中村清太郎「立山圏谷面」
中村清太郎の「立山圏谷面」という油彩を入手した。12号F(606x500mm)という小部屋に飾るにはやや大きめの絵である。
後立山連峰から立山の山崎カールを中心に描いたものである。実物が来る前にカシミールで描画地点を調べてみたが、だいたい冷池小屋あたりから描いたもののようだ。あかね書房の「日本山岳名著全集11」に収録された「山岳渇仰」付属の年譜によると昭和17年冷池に滞在して剱岳、立山を写したとあるのでその時のものかな、と思ったが、カタログには製作年不詳とあった。
さて、物が来て裏の木枠を見る。昭和19年山岳画協会出品とある、やはり昭和17年に描いたもののようだ。しかし、同じ木枠を良く見ると「新越乗越から」との書き込みがあるのでびっくり。新越乗越とは同じ後立山連峰でも岩小屋沢岳の南、現在アルペンルートのトンネルが下を通っているあたりである。カシミールで描画してみると図のとおり雄山(立山の一番左のピーク)からの尾根の傾きが全く違う。
これは中村画伯の勘違いだろうと思いつつ念のため、山岳展望の権威が集まるFYAMAPに照会したところ、間違いなく冷池からであること、左手前の尾根は岩小屋沢岳から2339mの三角点まで伸びる尾根であることが分かった。
この絵には立山の二つの有名な雪形が描かれていることを思い出し、田淵行男「山の紋章 雪形」をめくってみたら、ありました、同じ場所からの写真が。

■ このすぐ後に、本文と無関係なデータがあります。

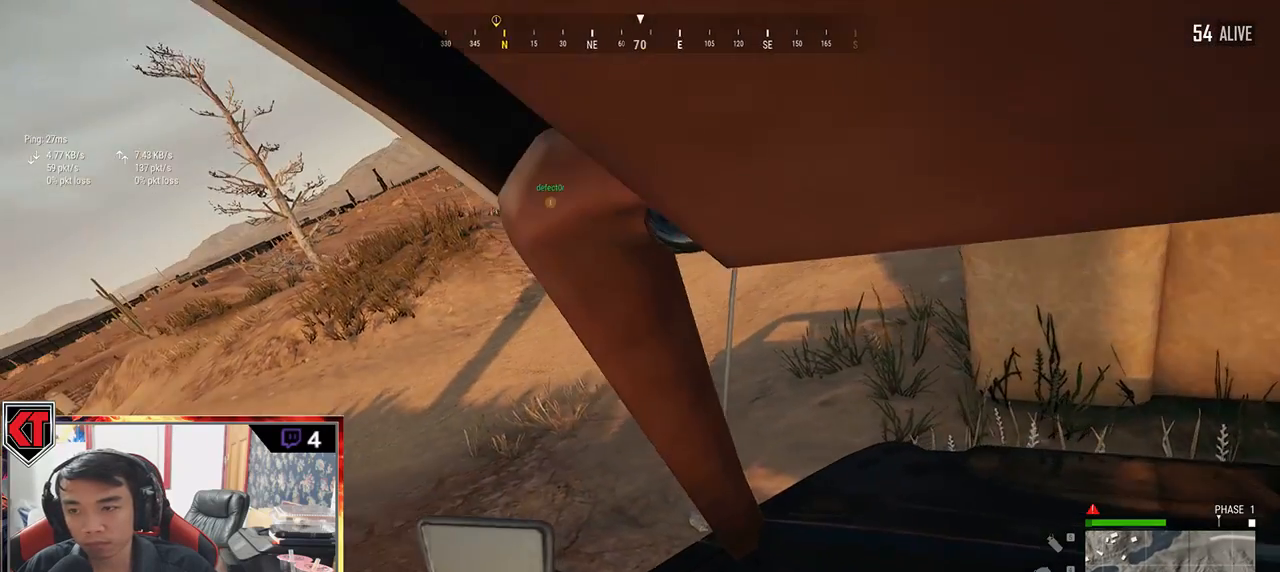
{"keys": ["a", "w"], "mouse": [], "events": []}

さらに同じ田淵行男「山の手帖」にはカラーで冷池山荘からの写真もあった。
やはり書き込みは画伯の勘違い、弘法も筆の誤りならぬ画伯も絵の取り違え、か。
田淵行男「山の手帖」Ⅲ 尾根を行く 3.残雪は語る「立山連峰のカール群(後立山鹿島槍冷池小屋より)
田淵行男「山の紋章 雪形」Ⅳ 雪形ニューフェース 218立山(鹿島槍冷池山荘より) 左のサルマタは以前から知られていたが右のピエロは田淵が命名。